_Trecho selecionado_.
+-------+

Um tarot para Sandman - texto 4




UMA MANIVELA, UM RELÂMPAGO E UM CACHORRO


Segunda feira, dia de desfazermos os nós da memória afetiva que nos liga a Sandman. Eu sou Emanuel J Santos e hoje falaremos do irmão do meio dos Perpétuos: Destruição, o Pródigo.

Destruição aparece no arco Vidas Breves, que comporta as revistas #41 a #49. Este personagem é enigmático – levando-nos a pensar sobre o quão relativos são os poderes dos Perpétuos. Toda moeda tem dois lados, ele diria, Delirium também. Ainda que Destino esteja acorrentado ao livro, Morte considere sua função necessária e Sonho se veja sempre em crises existenciais no que concerne à sua obrigação, Destruição destronou a si mesmo, deixando para trás sua função trezentos anos antes. E são eles, os Quatro, mais antigos que os próprios Anjos.

+-------+

_Material fornecido_.
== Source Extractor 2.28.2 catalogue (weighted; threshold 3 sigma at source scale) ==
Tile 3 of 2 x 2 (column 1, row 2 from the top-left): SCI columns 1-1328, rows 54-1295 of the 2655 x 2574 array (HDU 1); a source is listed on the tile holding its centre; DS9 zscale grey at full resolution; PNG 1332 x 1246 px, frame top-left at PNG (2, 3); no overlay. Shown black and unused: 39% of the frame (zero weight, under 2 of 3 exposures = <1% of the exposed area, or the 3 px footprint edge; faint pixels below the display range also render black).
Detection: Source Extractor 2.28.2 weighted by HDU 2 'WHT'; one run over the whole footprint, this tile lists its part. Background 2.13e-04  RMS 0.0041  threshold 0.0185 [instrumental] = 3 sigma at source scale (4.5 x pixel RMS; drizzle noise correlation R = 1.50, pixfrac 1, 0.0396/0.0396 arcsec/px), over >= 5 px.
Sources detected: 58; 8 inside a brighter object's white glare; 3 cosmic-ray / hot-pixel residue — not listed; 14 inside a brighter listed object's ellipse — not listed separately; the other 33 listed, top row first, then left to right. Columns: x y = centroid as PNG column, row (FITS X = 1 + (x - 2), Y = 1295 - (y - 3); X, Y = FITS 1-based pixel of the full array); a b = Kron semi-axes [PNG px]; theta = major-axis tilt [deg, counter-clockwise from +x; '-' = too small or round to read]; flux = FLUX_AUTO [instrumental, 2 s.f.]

+-------+

Segundo o trecho sobre Destruição, em que arco esse personagem aparece e quais revistas o arco reúne?

_Resultado final_. No arco Vidas Breves, que reúne as revistas #41 a #49.